As we can see from the previous example, in a case where it is necessary to process the status code, headers, cookies, and other internals of the common HTTP response, the most appropriate method is the exchange method, which returns ClientResponse.
As mentioned, DefaultWebClient uses the Reactor-Netty HttpClient in order to provide asynchronous and non-blocking interaction with the remote server. However, DefaultWebClient is designed to be able to change the underlying HTTP client easily. For that purpose, there is a low-level reactive abstraction around the HTTP connection, which is called org.springframework.http.client.reactive.ClientHttpConnector. By default, DefaultWebClient is preconfigured to use ReactorClientHttpConnector, which is an implementation of the ClientHttpConnector interface.
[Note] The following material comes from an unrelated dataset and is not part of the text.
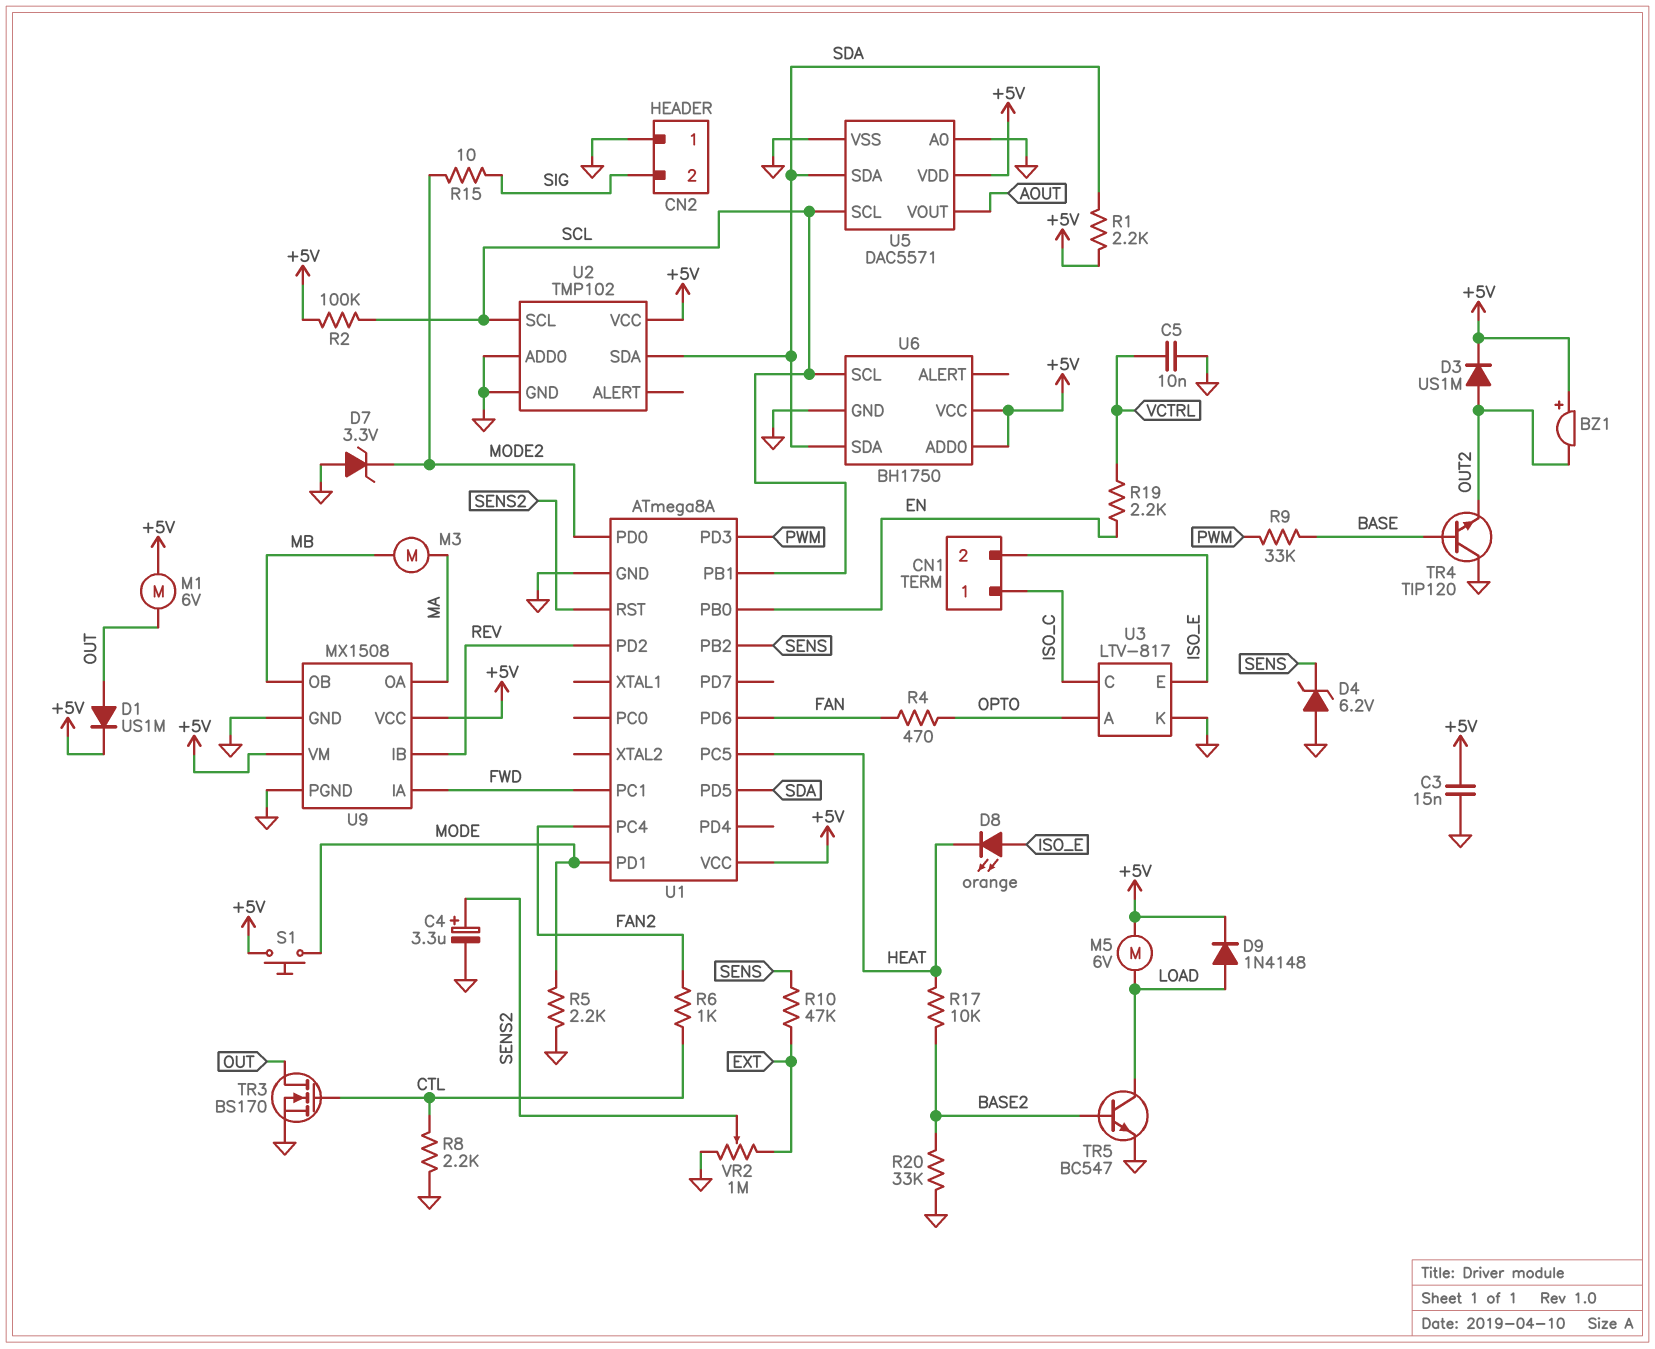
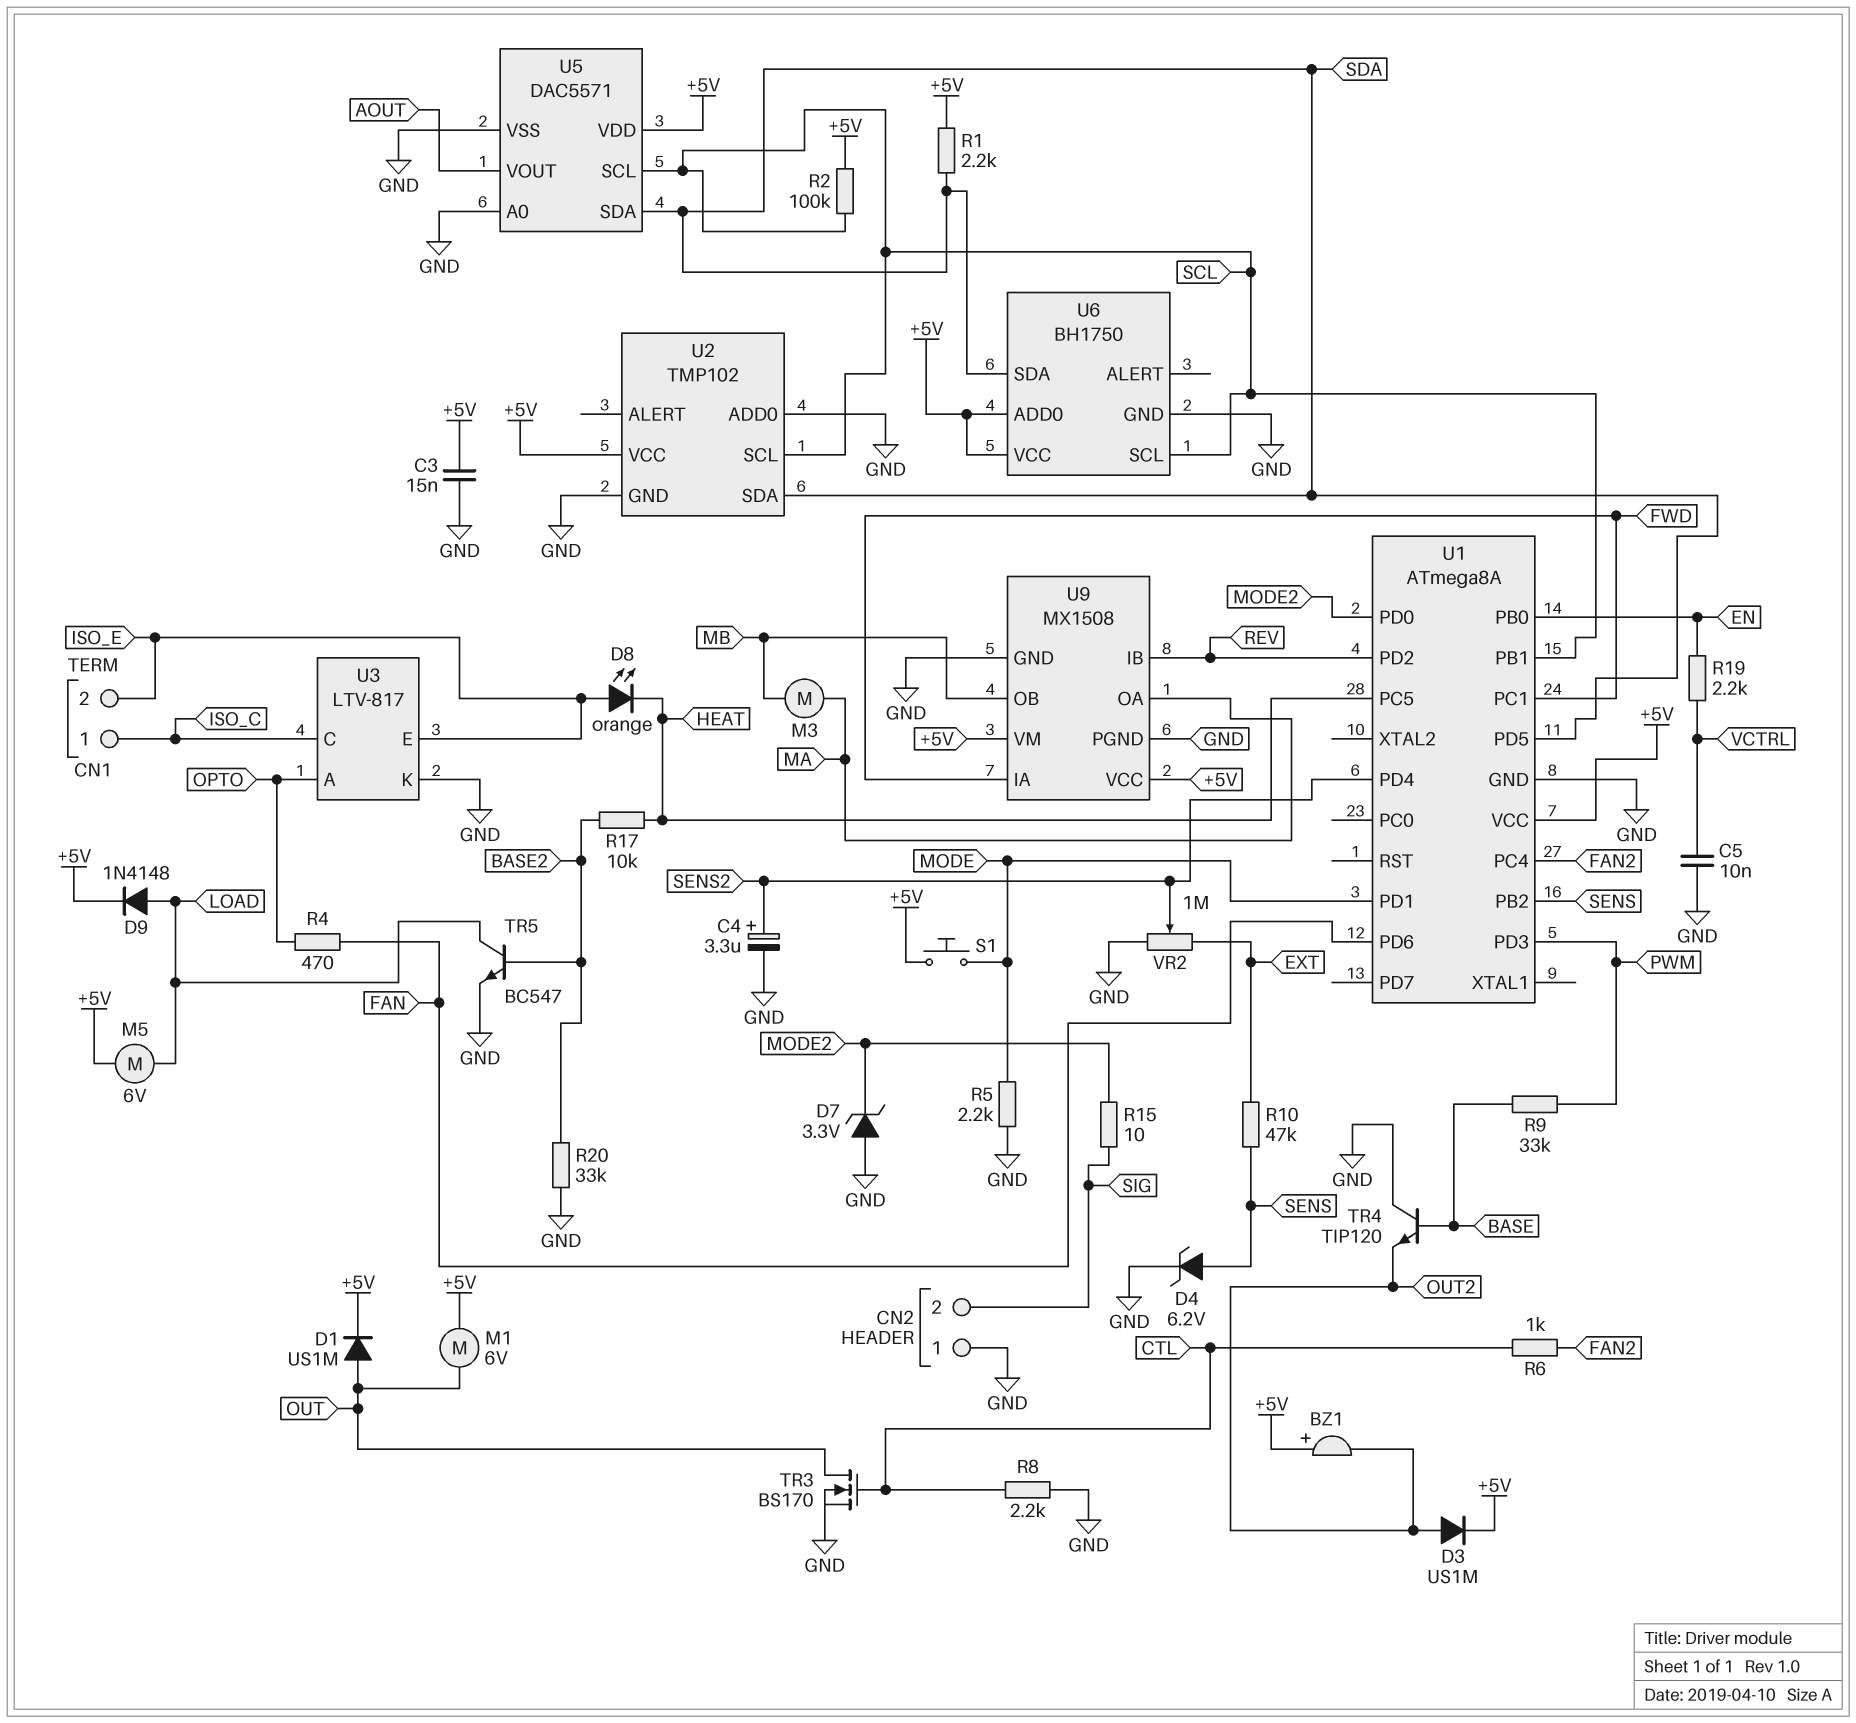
D4: zener 6.2V (A GND, K SENS) -> zener 6.2V (A SENS, K GND)
U1 pin PD4: none -> SENS2
U1 pin RST: SENS2 -> none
Starting from Spring WebFlux 5.1, there is a JettyClientHttpConnector implementation, which uses the reactive HttpClient from Jetty. In order to change the underlying HTTP client engine, we may use the WebClient.Builder#clientConnector method and pass the desired instance, which might be either a custom implementation or the existing one.
In addition to the useful abstract layer, ClientHttpConnector may be used in a raw format. For example, it may be used for downloading large files, on-the-fly processing, or just simple byte scanning. We will not go into details about ClientHttpConnector; we will leave this for curious readers to look into themselves.